I'd rather light some candles.


  1. Here's something we support at our church. Each year we hold a WAR party and help raise money for the cause. Also, one of our young women is currently in missions training and will go to Africa to work with these women at risk.

    1. Leonora, thank you! I was hoping others would tell me about charities they support, but I neglected to ask. I am happy to hear of what your church is doing and of the courage and resolve of that young woman to make a difference.

      And I must add here, too, that I know young boys in Guatemala do not have the access they should to education, either. They are often forced to leave before secondary school in order to work alongside their dads. And I also realize that there must be - THERE ARE - good men in Guatemala who do not harm women and children, simply because the culture tells them it's part of life. Yesterday, I also read about Archbishop Oscar Romero who was killed during Mass in San Salvador (El Salvador also suffered a brutal war) for defending the rights of his fellow citizens regularly during broadcast homilies and speeches.

      I am going to research WAR. Thank you.

    2. That second paragraph was for my readers in general. :) I am aware that men do not commit the only atrocities on this planet.

      And I believe the U.S. government-sponsored programs that send food to schools in these Central American countries are vital and the least we can do after meddling in that part of the world for so long (as I understand).

  2. Hi! I hope you get this comment. For some reason it would not post my last one. I agree with your husband. Definitely find an organization that supports the change you want to see. Whether it's through volunteering, or donating funds. Even if one life is changed, your efforts were not in vain. As a writer, you can also make a difference through writing about the issues so people are aware and can get involved. Whatever you do, no matter how small, matters to the lives you touch. May God bless you in all your future efforts!

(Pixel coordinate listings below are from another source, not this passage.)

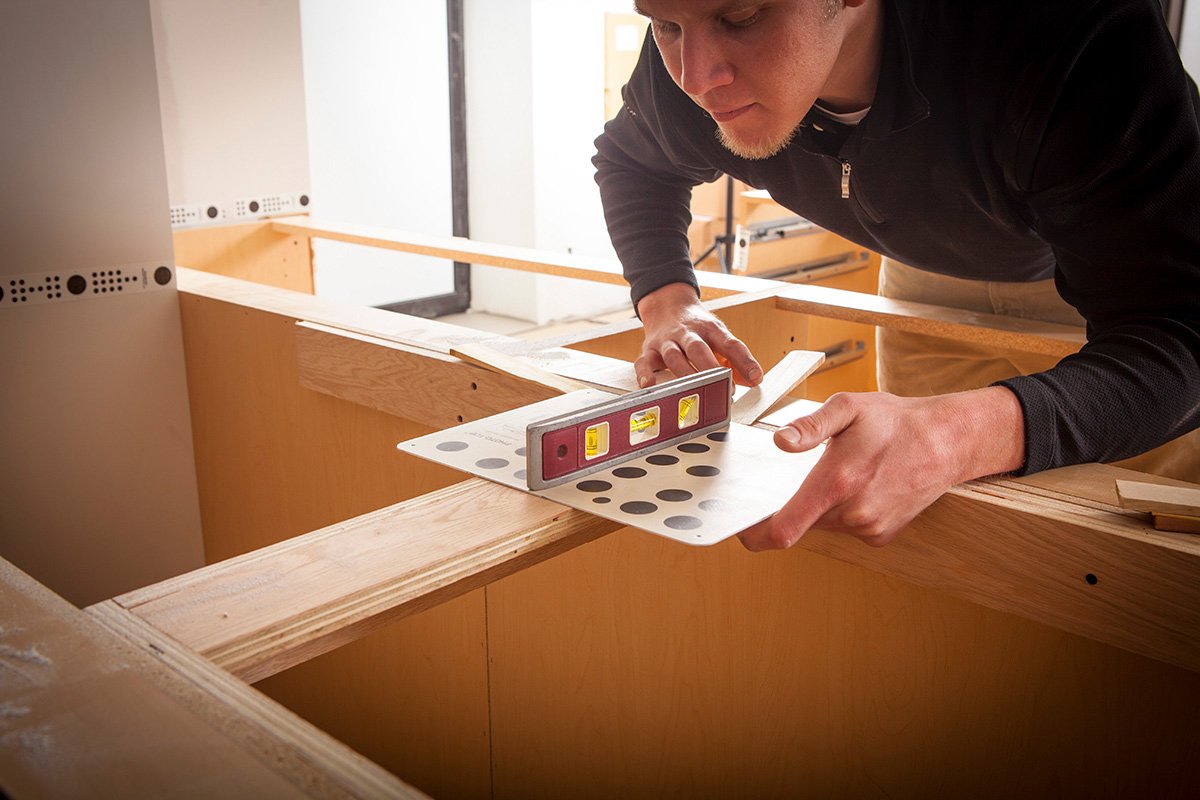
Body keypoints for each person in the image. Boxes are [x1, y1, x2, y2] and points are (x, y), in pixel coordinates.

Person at [591, 0, 1200, 550]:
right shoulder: (691, 51)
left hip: (1100, 275)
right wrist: (667, 298)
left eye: (744, 17)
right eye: (664, 25)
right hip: (924, 269)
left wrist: (957, 436)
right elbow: (632, 162)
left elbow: (1181, 337)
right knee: (922, 516)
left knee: (1120, 537)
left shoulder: (1077, 35)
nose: (697, 79)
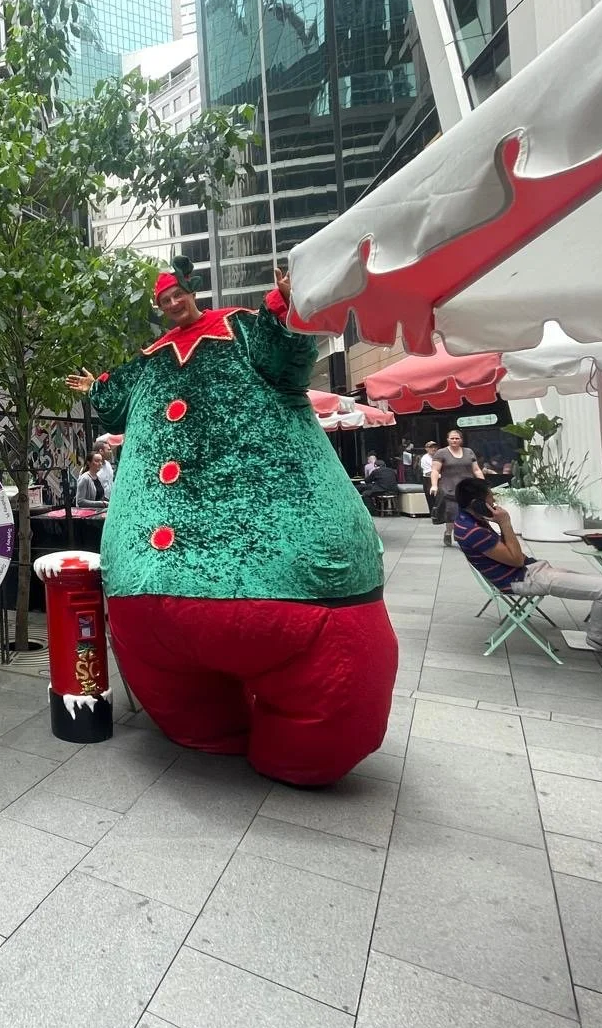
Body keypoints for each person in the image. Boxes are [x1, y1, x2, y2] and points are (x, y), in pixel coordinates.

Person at [66, 266, 397, 787]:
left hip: (288, 584)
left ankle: (287, 748)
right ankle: (218, 726)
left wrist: (287, 306)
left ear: (190, 294)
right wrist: (94, 388)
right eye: (165, 300)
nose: (173, 304)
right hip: (146, 591)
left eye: (177, 295)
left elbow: (288, 352)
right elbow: (112, 402)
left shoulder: (240, 328)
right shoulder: (150, 360)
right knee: (202, 710)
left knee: (324, 713)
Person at [452, 478, 602, 663]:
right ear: (477, 504)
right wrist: (505, 523)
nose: (495, 502)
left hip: (532, 570)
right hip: (523, 578)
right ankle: (600, 639)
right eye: (491, 499)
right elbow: (516, 559)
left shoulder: (469, 520)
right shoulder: (472, 531)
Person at [430, 430, 484, 547]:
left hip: (467, 487)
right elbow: (435, 470)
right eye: (452, 438)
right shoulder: (441, 453)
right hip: (448, 487)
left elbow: (476, 469)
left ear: (461, 440)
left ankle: (464, 533)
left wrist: (483, 483)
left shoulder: (469, 452)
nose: (454, 440)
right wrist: (434, 485)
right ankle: (448, 532)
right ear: (448, 439)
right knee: (452, 512)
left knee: (469, 511)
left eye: (457, 438)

    1. Thank you. Yes, I need to be brave and let God lead me to my mission, the impact that I can make for good. And you are right: it is better to do something small than to do nothing at all.

  3. I sympathize with the plight you present at the beginning, with the struggle to read and then know and hurt for them and feel angry or live in ignorance and be ashamed that you aren't strong enough to stand up and find something to do about it. Furthermore, I get frustrated because it seems like the main ways that there are for us to help are with money, which I have precious little of. And as a stay at home mother of four, it's not like I could just take off on a mission trip either. I do like jollymoments perspective though, that as a writer you can help by doing what you are naturally gifted at. Writing, raising awareness to the situation, which you are doing right now.

    1. Amy, thank you for your feedback. I do need to use my writing more for these issues; that I don't doubt. As for giving money or going on a mission as a stay-at-home mom, I very much understand where you are coming from. It is hard to feel that we can support through prayer, too, but I firmly believe we can offer prayers in solidarity with those who are suffering.